What the exercise asks: Reproduce every line of the entries below word for word, changing nothing.

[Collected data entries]
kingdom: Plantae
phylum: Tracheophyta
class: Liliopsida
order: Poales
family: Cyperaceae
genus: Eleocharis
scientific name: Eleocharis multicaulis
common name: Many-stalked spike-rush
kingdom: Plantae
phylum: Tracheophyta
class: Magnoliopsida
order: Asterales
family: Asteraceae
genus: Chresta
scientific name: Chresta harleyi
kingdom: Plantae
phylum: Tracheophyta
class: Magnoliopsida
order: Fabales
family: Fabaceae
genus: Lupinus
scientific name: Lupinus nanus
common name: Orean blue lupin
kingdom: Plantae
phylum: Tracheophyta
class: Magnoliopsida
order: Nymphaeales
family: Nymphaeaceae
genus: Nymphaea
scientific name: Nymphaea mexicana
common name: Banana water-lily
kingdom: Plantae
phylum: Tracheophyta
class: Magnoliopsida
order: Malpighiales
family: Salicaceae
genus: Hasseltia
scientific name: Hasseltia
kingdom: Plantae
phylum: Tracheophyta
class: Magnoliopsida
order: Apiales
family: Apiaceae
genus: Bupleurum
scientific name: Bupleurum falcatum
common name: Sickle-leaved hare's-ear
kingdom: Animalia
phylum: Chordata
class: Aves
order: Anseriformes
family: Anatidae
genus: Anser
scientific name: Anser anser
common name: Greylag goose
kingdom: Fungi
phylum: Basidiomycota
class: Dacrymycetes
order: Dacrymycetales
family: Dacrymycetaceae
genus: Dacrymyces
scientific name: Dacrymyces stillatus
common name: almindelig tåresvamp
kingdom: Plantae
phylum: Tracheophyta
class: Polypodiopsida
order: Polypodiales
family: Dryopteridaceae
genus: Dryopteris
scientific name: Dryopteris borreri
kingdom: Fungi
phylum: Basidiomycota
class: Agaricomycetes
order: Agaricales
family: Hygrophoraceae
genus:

The completed task:
kingdom: Plantae
phylum: Tracheophyta
class: Liliopsida
order: Poales
family: Cyperaceae
genus: Eleocharis
scientific name: Eleocharis multicaulis
common name: Many-stalked spike-rush
kingdom: Plantae
phylum: Tracheophyta
class: Magnoliopsida
order: Asterales
family: Asteraceae
genus: Chresta
scientific name: Chresta harleyi
kingdom: Plantae
phylum: Tracheophyta
class: Magnoliopsida
order: Fabales
family: Fabaceae
genus: Lupinus
scientific name: Lupinus nanus
common name: Orean blue lupin
kingdom: Plantae
phylum: Tracheophyta
class: Magnoliopsida
order: Nymphaeales
family: Nymphaeaceae
genus: Nymphaea
scientific name: Nymphaea mexicana
common name: Banana water-lily
kingdom: Plantae
phylum: Tracheophyta
class: Magnoliopsida
order: Malpighiales
family: Salicaceae
genus: Hasseltia
scientific name: Hasseltia
kingdom: Plantae
phylum: Tracheophyta
class: Magnoliopsida
order: Apiales
family: Apiaceae
genus: Bupleurum
scientific name: Bupleurum falcatum
common name: Sickle-leaved hare's-ear
kingdom: Animalia
phylum: Chordata
class: Aves
order: Anseriformes
family: Anatidae
genus: Anser
scientific name: Anser anser
common name: Greylag goose
kingdom: Fungi
phylum: Basidiomycota
class: Dacrymycetes
order: Dacrymycetales
family: Dacrymycetaceae
genus: Dacrymyces
scientific name: Dacrymyces stillatus
common name: almindelig tåresvamp
kingdom: Plantae
phylum: Tracheophyta
class: Polypodiopsida
order: Polypodiales
family: Dryopteridaceae
genus: Dryopteris
scientific name: Dryopteris borreri
kingdom: Fungi
phylum: Basidiomycota
class: Agaricomycetes
order: Agaricales
family: Hygrophoraceae
genus:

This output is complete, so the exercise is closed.